**MATERIAL PROVIDED**
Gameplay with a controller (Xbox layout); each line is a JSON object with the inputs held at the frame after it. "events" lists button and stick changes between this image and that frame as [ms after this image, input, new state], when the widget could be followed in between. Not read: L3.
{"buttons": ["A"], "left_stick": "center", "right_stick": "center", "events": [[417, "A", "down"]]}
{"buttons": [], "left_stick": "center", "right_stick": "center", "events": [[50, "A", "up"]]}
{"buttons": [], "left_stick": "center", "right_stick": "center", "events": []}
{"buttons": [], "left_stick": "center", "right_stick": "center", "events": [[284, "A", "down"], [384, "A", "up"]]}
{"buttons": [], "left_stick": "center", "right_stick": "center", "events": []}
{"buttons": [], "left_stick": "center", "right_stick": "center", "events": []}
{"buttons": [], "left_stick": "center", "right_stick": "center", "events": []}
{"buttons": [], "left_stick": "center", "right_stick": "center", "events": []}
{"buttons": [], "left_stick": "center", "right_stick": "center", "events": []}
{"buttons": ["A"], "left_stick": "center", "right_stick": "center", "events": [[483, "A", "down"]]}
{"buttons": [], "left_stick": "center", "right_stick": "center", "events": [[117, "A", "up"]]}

**WHAT IS BEING ASKED**
Give the count of lines in the listing that hold the word "down", with no other text.

**EXERCISE SOLUTION**
3